Tagged: existentialism

On Choices

A choice is not made until acted upon. It’s one thing to decide to climb a mountain but another thing to actually prepare for it and do it. The real choices you make are your actions, whether you are aware of it or not. If you decide to chase a certain goal but end up never taking the appropriate steps to achieve it or give up along the way you have chosen through your actions not to pursue the goal.

Not choosing is a choice in itself. When you don’t consciously make a choice someone or something else will. Of course you are free to decide to let others or the circumstances make the choices for you and see where it gets you. However, when you do so, it doesn’t excuse you from the responsibility over your live. If you choose to let other people and circumstances make the choices for you, you have to accept the consequences of this. You can’t blame others or the circumstances if things don’t end up like you wanted. It was your choice not to take control in the first place. In order to really be free to shape our destiny you first need to commit to making your own choices. This means accepting full responsibility for your choices, both those you made and failed to make.

You are responsible for everything you do and what happens to you simply because you have to live with the consequences. Even when something out of your control happens to you and gets in the way of your plans you are the one responsible for dealing with it. This because it is your life and the unexpected obstacle towards reaching your goals affects you. You can ask for help but you still need to take the initiative.


Why I’m an existentialist

Existentialism was briefly a rage in the 20th century but seemed to have died out a bit. In short it comes down to this: Existence is the starting point; meaning has to be assigned to it. One big shadow that loomed over the existential movement which might have scared people away was the idea of existential angst than comes from the realization that we are just here for no reason. However it’s not that gloomy as it initially looks. Existential angst is nothing but boredom. Since there is no reason for us to be here, we are free to choose what we want to make of our lives.

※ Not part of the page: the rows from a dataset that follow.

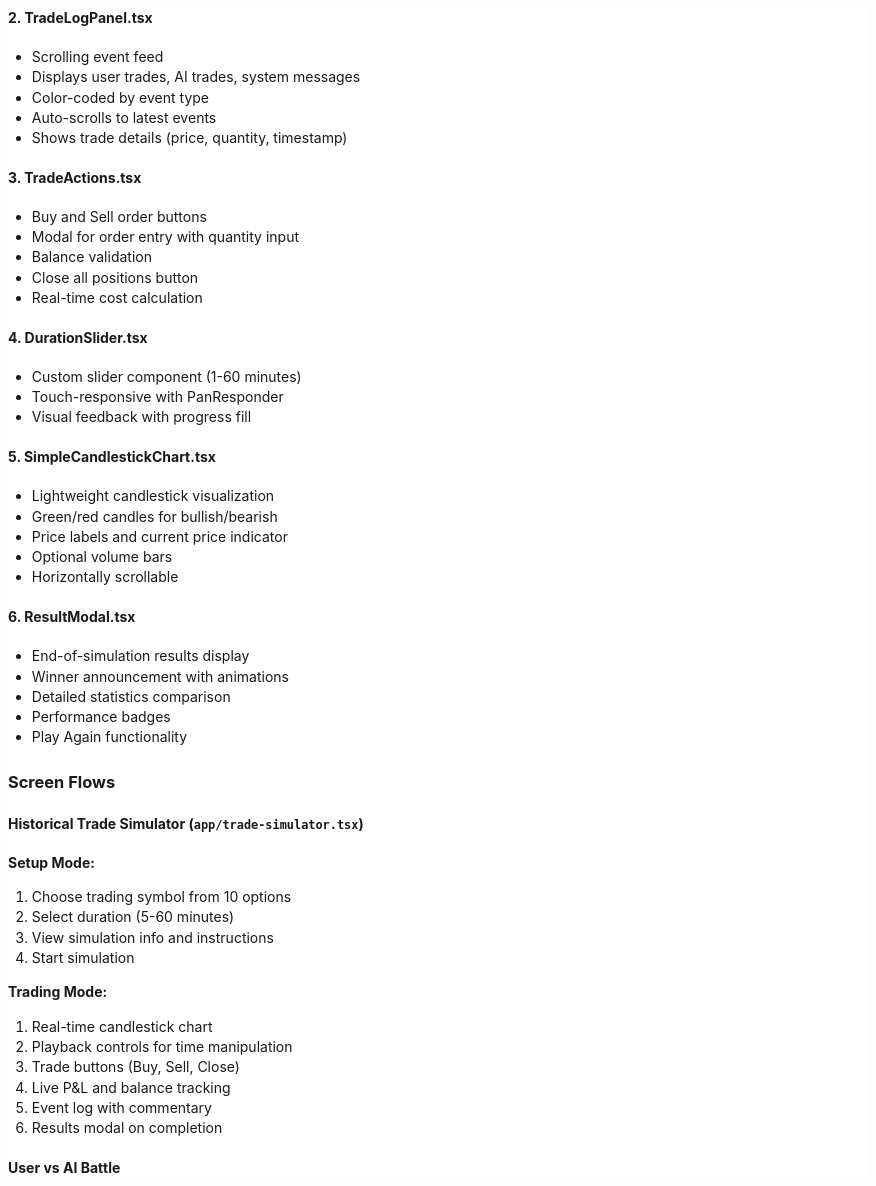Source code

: #### 2. **TradeLogPanel.tsx**
- Scrolling event feed
- Displays user trades, AI trades, system messages
- Color-coded by event type
- Auto-scrolls to latest events
- Shows trade details (price, quantity, timestamp)

#### 3. **TradeActions.tsx**
- Buy and Sell order buttons
- Modal for order entry with quantity input
- Balance validation
- Close all positions button
- Real-time cost calculation

#### 4. **DurationSlider.tsx**
- Custom slider component (1-60 minutes)
- Touch-responsive with PanResponder
- Visual feedback with progress fill

#### 5. **SimpleCandlestickChart.tsx**
- Lightweight candlestick visualization
- Green/red candles for bullish/bearish
- Price labels and current price indicator
- Optional volume bars
- Horizontally scrollable

#### 6. **ResultModal.tsx**
- End-of-simulation results display
- Winner announcement with animations
- Detailed statistics comparison
- Performance badges
- Play Again functionality

### Screen Flows

#### Historical Trade Simulator (`app/trade-simulator.tsx`)

**Setup Mode:**
1. Choose trading symbol from 10 options
2. Select duration (5-60 minutes)
3. View simulation info and instructions
4. Start simulation

**Trading Mode:**
1. Real-time candlestick chart
2. Playback controls for time manipulation
3. Trade buttons (Buy, Sell, Close)
4. Live P&L and balance tracking
5. Event log with commentary
6. Results modal on completion

#### User vs AI Battle
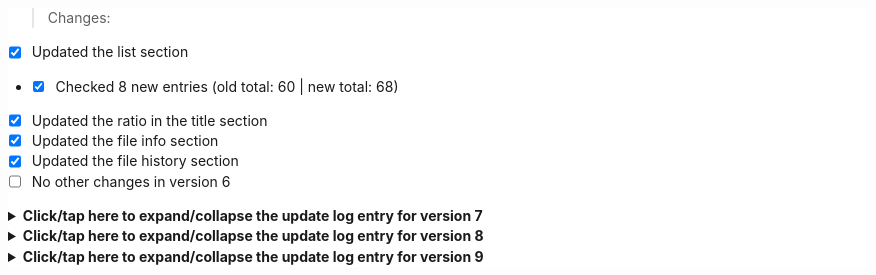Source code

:> Changes:

- [x] Updated the list section
- - [x] Checked 8 new entries (old total: 60 | new total: 68)
- [x] Updated the ratio in the title section
- [x] Updated the file info section
- [x] Updated the file history section
- [ ] No other changes in version 6

</details>

<details><summary><b lang="en">Click/tap here to expand/collapse the update log entry for version 7</b></summary></details>

<details><summary><b lang="en">Click/tap here to expand/collapse the update log entry for version 8</b></summary></details>

<details><summary><b lang="en">Click/tap here to expand/collapse the update log entry for version 9</b></summary>

**Version 9 (2022, Monday, August 1st at 6:45 pm PST)**

***This release was made by [`@seanpm2001`](https://github.com/seanpm2001/)***
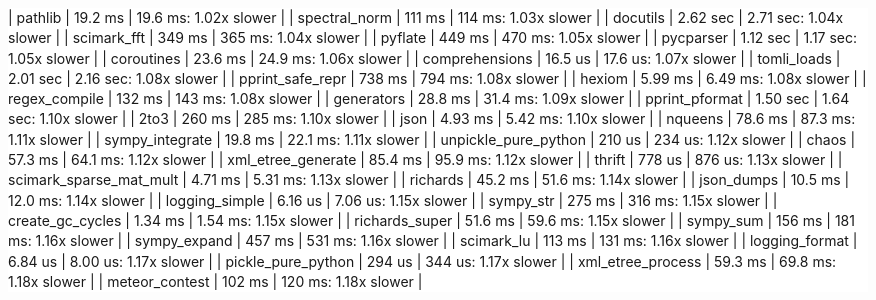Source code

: | pathlib                    | 19.2 ms                                                      | 19.6 ms: 1.02x slower                                                 |
| spectral_norm              | 111 ms                                                       | 114 ms: 1.03x slower                                                  |
| docutils                   | 2.62 sec                                                     | 2.71 sec: 1.04x slower                                                |
| scimark_fft                | 349 ms                                                       | 365 ms: 1.04x slower                                                  |
| pyflate                    | 449 ms                                                       | 470 ms: 1.05x slower                                                  |
| pycparser                  | 1.12 sec                                                     | 1.17 sec: 1.05x slower                                                |
| coroutines                 | 23.6 ms                                                      | 24.9 ms: 1.06x slower                                                 |
| comprehensions             | 16.5 us                                                      | 17.6 us: 1.07x slower                                                 |
| tomli_loads                | 2.01 sec                                                     | 2.16 sec: 1.08x slower                                                |
| pprint_safe_repr           | 738 ms                                                       | 794 ms: 1.08x slower                                                  |
| hexiom                     | 5.99 ms                                                      | 6.49 ms: 1.08x slower                                                 |
| regex_compile              | 132 ms                                                       | 143 ms: 1.08x slower                                                  |
| generators                 | 28.8 ms                                                      | 31.4 ms: 1.09x slower                                                 |
| pprint_pformat             | 1.50 sec                                                     | 1.64 sec: 1.10x slower                                                |
| 2to3                       | 260 ms                                                       | 285 ms: 1.10x slower                                                  |
| json                       | 4.93 ms                                                      | 5.42 ms: 1.10x slower                                                 |
| nqueens                    | 78.6 ms                                                      | 87.3 ms: 1.11x slower                                                 |
| sympy_integrate            | 19.8 ms                                                      | 22.1 ms: 1.11x slower                                                 |
| unpickle_pure_python       | 210 us                                                       | 234 us: 1.12x slower                                                  |
| chaos                      | 57.3 ms                                                      | 64.1 ms: 1.12x slower                                                 |
| xml_etree_generate         | 85.4 ms                                                      | 95.9 ms: 1.12x slower                                                 |
| thrift                     | 778 us                                                       | 876 us: 1.13x slower                                                  |
| scimark_sparse_mat_mult    | 4.71 ms                                                      | 5.31 ms: 1.13x slower                                                 |
| richards                   | 45.2 ms                                                      | 51.6 ms: 1.14x slower                                                 |
| json_dumps                 | 10.5 ms                                                      | 12.0 ms: 1.14x slower                                                 |
| logging_simple             | 6.16 us                                                      | 7.06 us: 1.15x slower                                                 |
| sympy_str                  | 275 ms                                                       | 316 ms: 1.15x slower                                                  |
| create_gc_cycles           | 1.34 ms                                                      | 1.54 ms: 1.15x slower                                                 |
| richards_super             | 51.6 ms                                                      | 59.6 ms: 1.15x slower                                                 |
| sympy_sum                  | 156 ms                                                       | 181 ms: 1.16x slower                                                  |
| sympy_expand               | 457 ms                                                       | 531 ms: 1.16x slower                                                  |
| scimark_lu                 | 113 ms                                                       | 131 ms: 1.16x slower                                                  |
| logging_format             | 6.84 us                                                      | 8.00 us: 1.17x slower                                                 |
| pickle_pure_python         | 294 us                                                       | 344 us: 1.17x slower                                                  |
| xml_etree_process          | 59.3 ms                                                      | 69.8 ms: 1.18x slower                                                 |
| meteor_contest             | 102 ms                                                       | 120 ms: 1.18x slower                                                  |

Existentialism is the philosophical view of the world that is best aligned with our current scientific understanding of the world. It looks at the universe for what it is based on what we can observe by scientific exploration. It doesn’t assume there is some kind of higher power looking out for us or expect an everlasting afterlife in paradise to make up for the tough existence we experience now. It doesn’t view this life as a waiting room or some test to pass.

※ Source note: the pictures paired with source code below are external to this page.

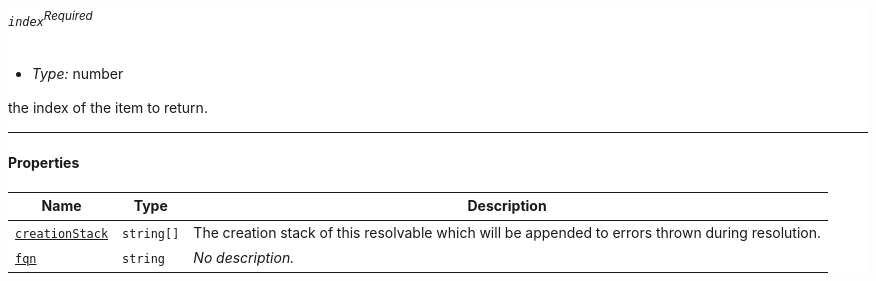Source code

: ###### `index`<sup>Required</sup> <a name="index" id="@cdktf/provider-consul.configEntryServiceResolver.ConfigEntryServiceResolverFailoverList.get.parameter.index"></a>

- *Type:* number

the index of the item to return.

---


#### Properties <a name="Properties" id="Properties"></a>

| **Name** | **Type** | **Description** |
| --- | --- | --- |
| <code><a href="#@cdktf/provider-consul.configEntryServiceResolver.ConfigEntryServiceResolverFailoverList.property.creationStack">creationStack</a></code> | <code>string[]</code> | The creation stack of this resolvable which will be appended to errors thrown during resolution. |
| <code><a href="#@cdktf/provider-consul.configEntryServiceResolver.ConfigEntryServiceResolverFailoverList.property.fqn">fqn</a></code> | <code>string</code> | *No description.* |
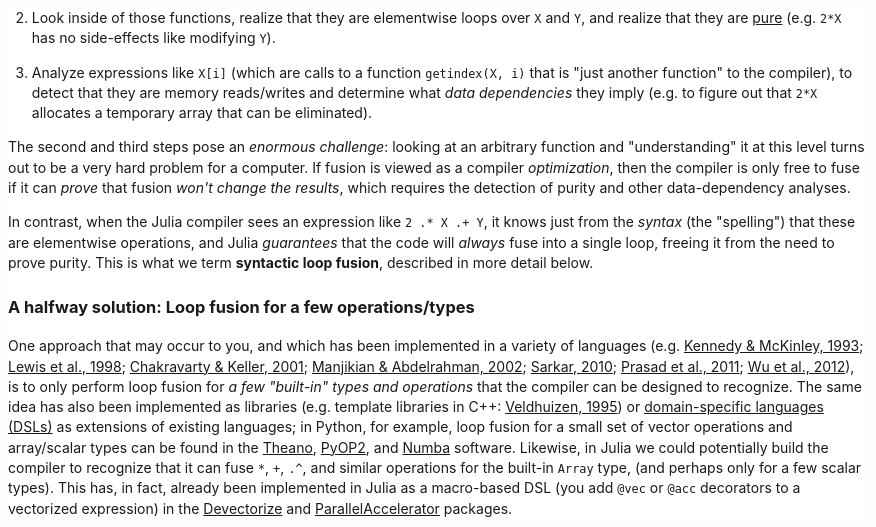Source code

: 2. Look inside of those functions, realize that they are elementwise loops over `X` and `Y`, and realize that they are [pure](https://en.wikipedia.org/wiki/Pure_function) (e.g. `2*X` has no side-effects like modifying `Y`).

3. Analyze expressions like `X[i]` (which are calls to a function `getindex(X, i)` that is "just another function" to the compiler), to detect that they are memory reads/writes and determine what *data dependencies* they imply (e.g. to figure out that `2*X` allocates a temporary array that can be eliminated).

The second and third steps pose an *enormous challenge*: looking at an arbitrary
function and "understanding" it at this level turns out to be a very hard
problem for a computer.  If fusion is viewed as a compiler *optimization*, then the
compiler is only free to fuse if it can *prove* that fusion *won't change the
results*, which requires the detection of purity and other data-dependency
analyses.

In contrast, when the Julia compiler sees an expression like `2 .* X .+ Y`,
it knows just from the *syntax* (the "spelling") that these are elementwise
operations, and Julia *guarantees* that the code will *always* fuse into a single
loop, freeing it from the need to prove purity.  This is what we
term **syntactic loop fusion**, described in more detail below.

### A halfway solution: Loop fusion for a few operations/types

One approach that may occur to you, and which has been implemented in a
variety of languages (e.g. [Kennedy & McKinley, 1993](https://dl.acm.org/citation.cfm?id=665526);
[Lewis et al., 1998](https://citeseerx.ist.psu.edu/viewdoc/summary?doi=10.1.1.46.6627);
[Chakravarty & Keller, 2001](https://dl.acm.org/citation.cfm?id=507661);
[Manjikian & Abdelrahman, 2002](http://ieeexplore.ieee.org.libproxy.mit.edu/document/577265/);
[Sarkar, 2010](https://ieeexplore.ieee.org/document/5389392/);
[Prasad et al., 2011](https://dl.acm.org/citation.cfm?id=1993517);
[Wu et al., 2012](https://dl.acm.org/citation.cfm?id=2457490)), is to only
perform loop fusion for *a few "built-in" types and operations* that the
compiler can be designed to recognize.   The same idea has also been
implemented as libraries (e.g. template libraries in C++:
[Veldhuizen, 1995](https://citeseerx.ist.psu.edu/viewdoc/summary?doi=10.1.1.43.248)) or
[domain-specific
languages (DSLs)](https://en.wikipedia.org/wiki/Domain-specific_language)
as extensions of existing languages; in Python, for example, loop fusion for a small
set of vector operations and array/scalar types can be found in the
[Theano](http://deeplearning.net/software/theano/introduction.html),
[PyOP2](https://op2.github.io/PyOP2/), and [Numba](https://github.com/numba/numba/pull/1110)
software. Likewise, in Julia we could
potentially build the compiler to recognize that it can fuse
`*`, `+`, `.^`, and similar operations for the built-in `Array` type,
(and perhaps only for a few scalar types).
This has, in fact, already been implemented in Julia as a macro-based DSL (you add `@vec` or `@acc`
decorators to a vectorized expression) in the [Devectorize](https://github.com/lindahua/Devectorize.jl)
and [ParallelAccelerator](https://github.com/IntelLabs/ParallelAccelerator.jl)
packages.


[notebook]: /assets/blog/moredots/More-Dots.ipynb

It does away with any wishful thinking or false hope. The existentialist looks at problems for what they really are and deals with them head on instead of running away from them or accepting them by fooling himself that it’s for some greater good. Instead of praying for things to change for the better he or she tries to find out what is causing the problem and what  he or she can do about it. The existentialist accepts that we are fully responsible for our own lives and actions. It’s up to us to deal with the challenges we face.

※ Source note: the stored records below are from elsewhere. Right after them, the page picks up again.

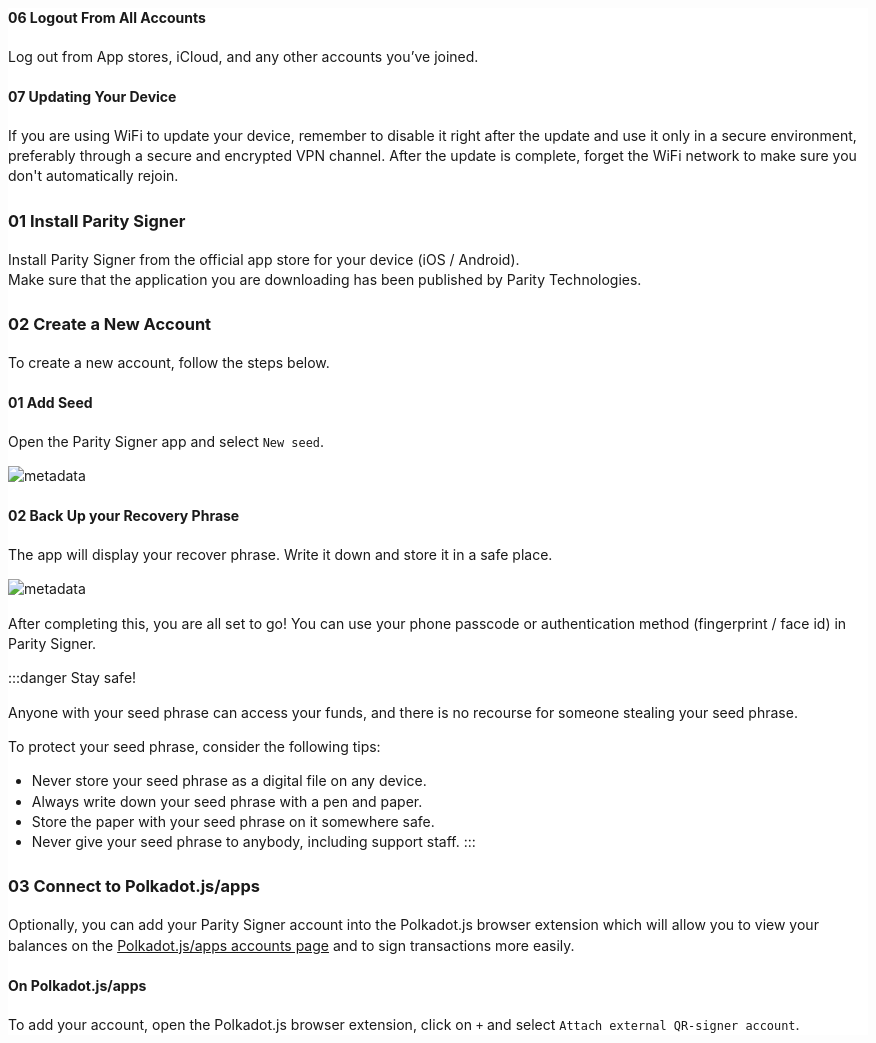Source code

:#### 06 Logout From All Accounts
Log out from App stores, iCloud, and any other accounts you’ve joined.

#### 07 Updating Your Device
If you are using WiFi to update your device, remember to disable it right after the update and use it only in a secure environment, preferably through a secure and encrypted VPN channel. After the update is complete, forget the WiFi network to make sure you don't automatically rejoin.

### 01 Install Parity Signer
Install Parity Signer from the official app store for your device (iOS / Android).  
Make sure that the application you are downloading has been published by Parity Technologies.

### 02 Create a New Account
To create a new account, follow the steps below.

#### 01 Add Seed
Open the Parity Signer app and select `New seed`.
<div style={{textAlign: 'center'}}>
  <img alt="metadata" src={useBaseUrl('/howto_wallets/parity_signer_seed.jpg')} width="350px" />
</div>

#### 02 Back Up your Recovery Phrase
The app will display your recover phrase. Write it down and store it in a safe place.

<div style={{textAlign: 'center'}}>
  <img alt="metadata" src={useBaseUrl('/howto_wallets/parity_signer_seed_2.jpg')} width="350px" />
</div>

After completing this, you are all set to go! You can use your phone passcode or authentication method (fingerprint / face id) in Parity Signer.

:::danger
Stay safe!

Anyone with your seed phrase can access your funds, and there is no recourse for someone stealing your seed phrase. 

To protect your seed phrase, consider the following tips:
* Never store your seed phrase as a digital file on any device.
* Always write down your seed phrase with a pen and paper.
* Store the paper with your seed phrase on it somewhere safe.
* Never give your seed phrase to anybody, including support staff.
:::

### 03 Connect to Polkadot.js/apps
Optionally, you can add your Parity Signer account into the Polkadot.js browser extension which will allow you to view your balances on the [Polkadot.js/apps accounts page](https://polkadot.js.org/apps/#/accounts) and to sign transactions more easily.

#### On Polkadot.js/apps
To add your account, open the Polkadot.js browser extension, click on `+` and select `Attach external QR-signer account`.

The existential view is not a pessimistic one but a realistic one. The universe doesn’t owe us anything; we don’t get what we deserve but what we settle for. Life comes without any guarantees of comfort or happiness. If we want anything we need to make it happen. Yes life is tough, but we can adapt to it and become stronger. We come equipped with a brain that has evolved to deal with challenges; we have to use it if we want to make life as pleasant and good as possible.

We can live a meaningful life by setting goals we want to achieve. Instead of merely surviving we can choose to set out on a quest to realize our dreams. We are free to choose how we spend our lives within the limits that the laws of nature and society impose on us. Even though the possible moves might be limited, they can be combined in an infinite amount of ways.